■ WORKING DATA ■
************

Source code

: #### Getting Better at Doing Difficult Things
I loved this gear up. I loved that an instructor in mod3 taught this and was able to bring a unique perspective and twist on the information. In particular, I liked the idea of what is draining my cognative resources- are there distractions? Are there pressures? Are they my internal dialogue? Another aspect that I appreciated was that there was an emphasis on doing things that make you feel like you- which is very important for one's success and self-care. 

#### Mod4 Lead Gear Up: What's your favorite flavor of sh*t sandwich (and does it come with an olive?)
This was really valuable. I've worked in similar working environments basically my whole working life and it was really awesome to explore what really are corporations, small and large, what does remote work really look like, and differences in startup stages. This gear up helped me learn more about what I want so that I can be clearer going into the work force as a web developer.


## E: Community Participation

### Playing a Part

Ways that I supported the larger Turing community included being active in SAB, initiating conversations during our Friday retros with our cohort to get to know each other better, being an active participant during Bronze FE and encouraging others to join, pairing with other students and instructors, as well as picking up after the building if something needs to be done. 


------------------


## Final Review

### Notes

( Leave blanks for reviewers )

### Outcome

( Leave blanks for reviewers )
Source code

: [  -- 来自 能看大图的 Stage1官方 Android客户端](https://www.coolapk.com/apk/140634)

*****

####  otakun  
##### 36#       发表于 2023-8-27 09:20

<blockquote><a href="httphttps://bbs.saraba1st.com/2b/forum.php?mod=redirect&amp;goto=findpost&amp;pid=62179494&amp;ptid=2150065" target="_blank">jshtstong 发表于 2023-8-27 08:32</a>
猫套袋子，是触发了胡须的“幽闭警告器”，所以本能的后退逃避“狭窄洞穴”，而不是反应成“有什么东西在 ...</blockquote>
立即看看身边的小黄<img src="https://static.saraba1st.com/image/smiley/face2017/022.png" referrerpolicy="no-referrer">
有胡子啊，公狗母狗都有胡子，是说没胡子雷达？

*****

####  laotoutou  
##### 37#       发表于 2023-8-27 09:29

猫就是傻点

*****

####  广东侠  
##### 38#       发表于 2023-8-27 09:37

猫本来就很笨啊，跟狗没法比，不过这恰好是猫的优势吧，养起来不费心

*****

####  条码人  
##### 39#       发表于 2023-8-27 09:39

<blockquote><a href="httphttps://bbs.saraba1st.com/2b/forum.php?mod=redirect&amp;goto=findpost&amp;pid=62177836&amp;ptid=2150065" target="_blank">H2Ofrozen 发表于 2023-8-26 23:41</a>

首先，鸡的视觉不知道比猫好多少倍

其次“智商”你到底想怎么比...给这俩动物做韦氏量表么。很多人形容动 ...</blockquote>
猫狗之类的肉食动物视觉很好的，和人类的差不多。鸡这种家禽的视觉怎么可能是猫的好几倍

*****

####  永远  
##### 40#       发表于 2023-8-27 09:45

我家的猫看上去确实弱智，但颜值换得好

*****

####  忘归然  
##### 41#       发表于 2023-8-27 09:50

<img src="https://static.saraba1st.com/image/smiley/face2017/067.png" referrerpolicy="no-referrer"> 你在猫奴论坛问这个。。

************

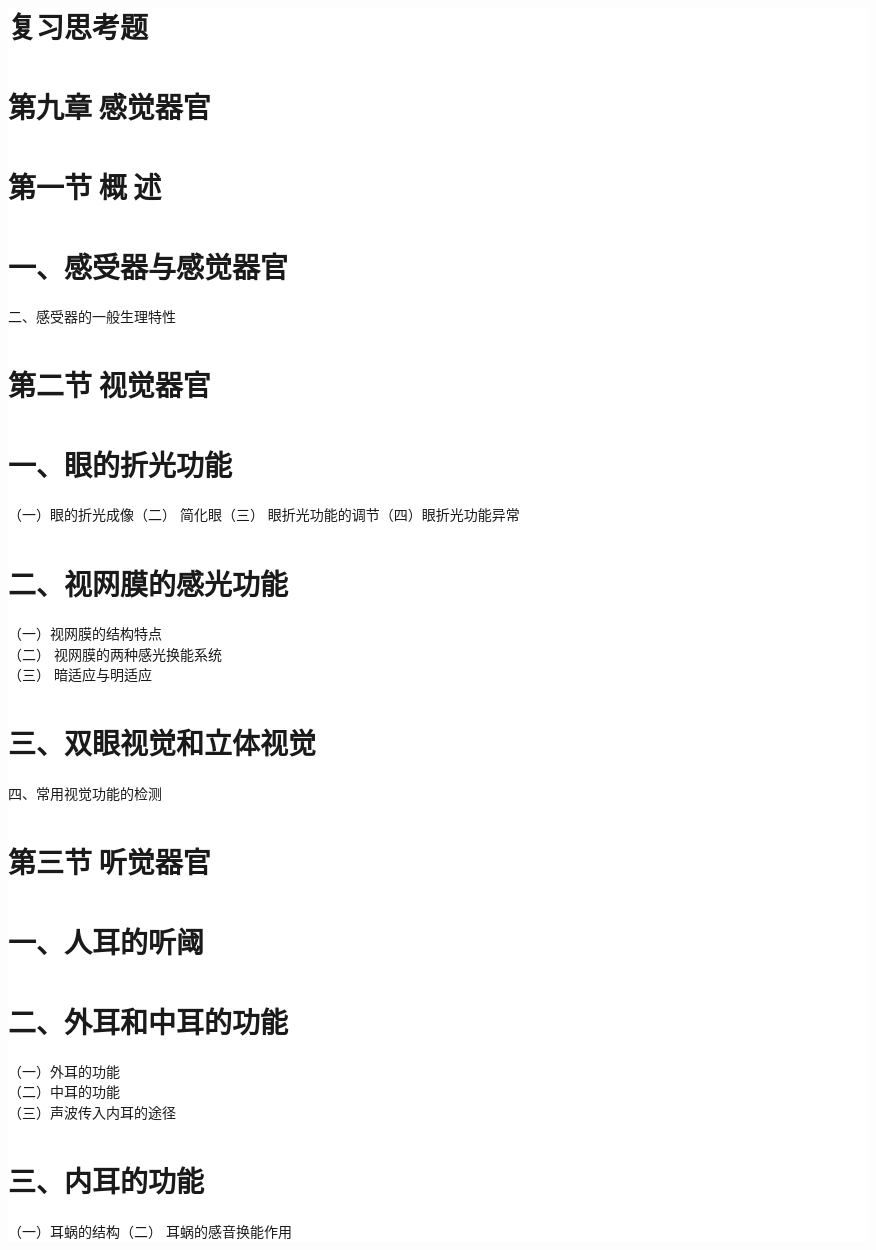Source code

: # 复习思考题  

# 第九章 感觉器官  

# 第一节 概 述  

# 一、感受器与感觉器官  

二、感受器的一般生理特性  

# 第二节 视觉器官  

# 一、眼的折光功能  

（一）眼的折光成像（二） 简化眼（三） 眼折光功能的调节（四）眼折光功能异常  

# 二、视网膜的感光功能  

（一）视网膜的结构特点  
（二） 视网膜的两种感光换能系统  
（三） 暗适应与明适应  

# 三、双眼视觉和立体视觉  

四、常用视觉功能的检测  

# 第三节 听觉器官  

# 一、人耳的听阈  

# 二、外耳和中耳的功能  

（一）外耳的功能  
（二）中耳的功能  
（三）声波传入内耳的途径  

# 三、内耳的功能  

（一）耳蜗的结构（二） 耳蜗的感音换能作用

************

Where a line above contains the word "forum", copy that line.

■ ANSWER SPACE ■
<blockquote><a href="httphttps://bbs.saraba1st.com/2b/forum.php?mod=redirect&amp;goto=findpost&amp;pid=62179494&amp;ptid=2150065" target="_blank">jshtstong 发表于 2023-8-27 08:32</a>
<blockquote><a href="httphttps://bbs.saraba1st.com/2b/forum.php?mod=redirect&amp;goto=findpost&amp;pid=62177836&amp;ptid=2150065" target="_blank">H2Ofrozen 发表于 2023-8-26 23:41</a>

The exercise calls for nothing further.